Tobias Urban, Martin Degeling, Thorsten Holz, Norbert Pohlmann

Annual Computer Security Applications Conference (ACSAC), Puerto Rico, USA, December 2019


Ad personalization has been criticized in the past for invading privacy, lack of transparency, and improper controls offered to users. Recently, companies started to provide web portals and other means for users to access data collected about them. In this paper, we study these new transparency tools from multiple perspectives using a mixed-methods approach. Still practices of data sharing barely changed until recently when new legislation required all companies to grant individual access to personal data stored about them. Using a mixed-methods approach we study the benefits of the new rights for users. First, we analyze transparency tools provided by 22 companies and check whether they follow previous recommendations for usability and user expectations. Based on these insights, we conduct a survey with 490 participants to evaluate three common approaches to disclose data. To complement this user-centric view, we shed light on the design decisions and complexities of transparency in online advertising using an online survey (n = 24) and in-person interviews (n = 8) with experts from the industry.

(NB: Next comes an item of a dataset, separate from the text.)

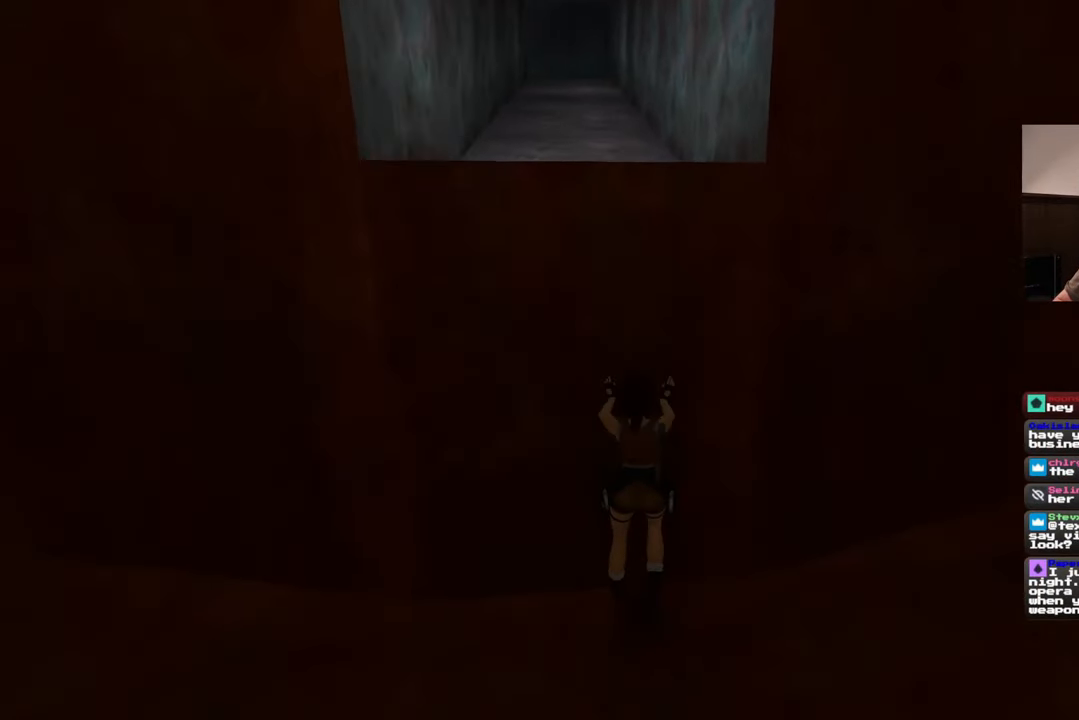
{"buttons": [], "left_stick": "center", "right_stick": "center", "events": [[100, "left_stick", "center"]]}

We find that newly created transparency tools present a variety of information to users, from detailed technical logs to high-level interest segment information. Our results indicate that users do not (yet) know what to learn from the data and mistrust the accuracy of the information shown to them. At the same time, new transparency requirements pose several challenges to an industry that excessively shares data that even they sometimes cannot relate to an individual.